_Goal_: Rewrite the material below, replacing "latitude" with "lat" and leaving everything else unchanged. Omit the pictures from your answer.

_Information shown_:
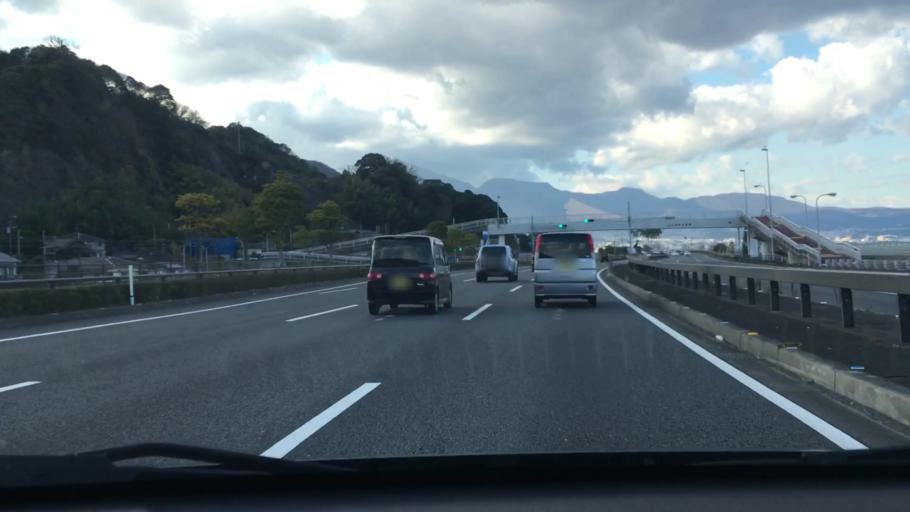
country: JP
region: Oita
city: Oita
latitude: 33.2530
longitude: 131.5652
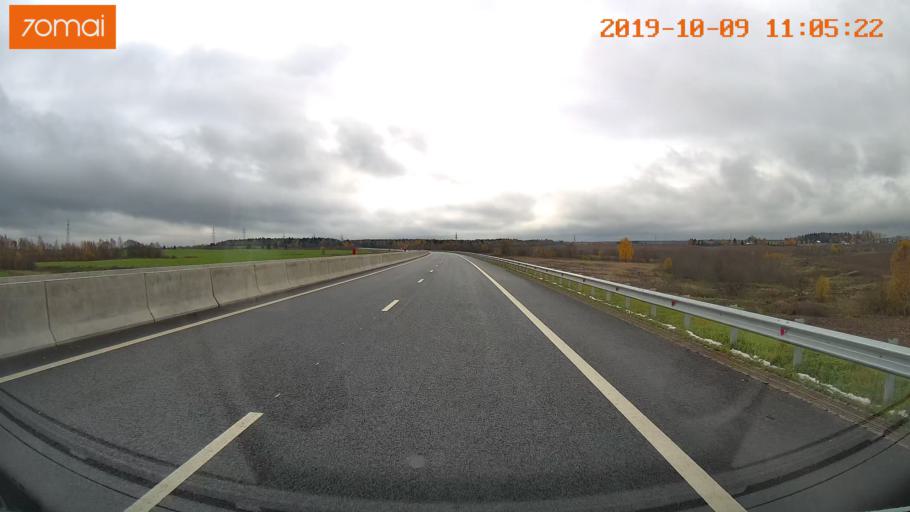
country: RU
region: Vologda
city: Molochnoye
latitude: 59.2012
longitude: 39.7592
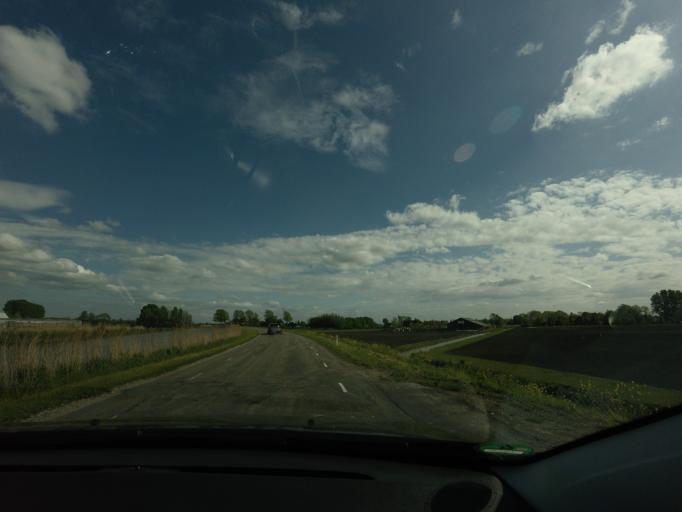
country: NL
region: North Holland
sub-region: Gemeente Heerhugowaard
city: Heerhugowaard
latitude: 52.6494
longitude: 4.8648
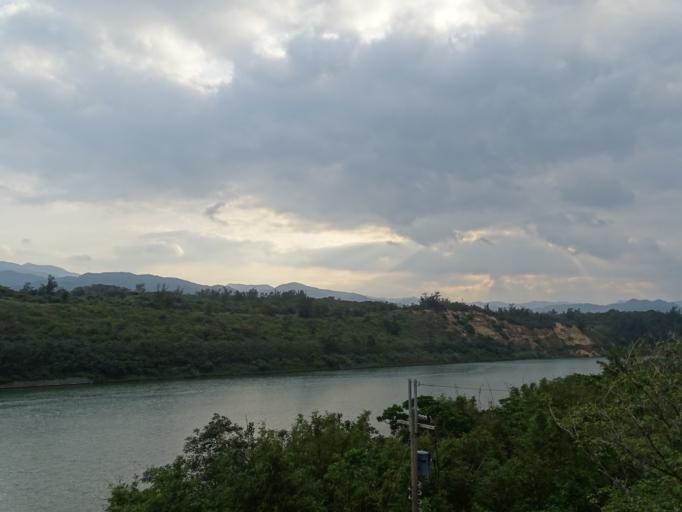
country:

_The reply_:
country: JP
region: Oita
city: Oita
lat: 33.2530
longitude: 131.5652
country: RU
region: Vologda
city: Molochnoye
lat: 59.2012
longitude: 39.7592
country: NL
region: North Holland
sub-region: Gemeente Heerhugowaard
city: Heerhugowaard
lat: 52.6494
longitude: 4.8648
country:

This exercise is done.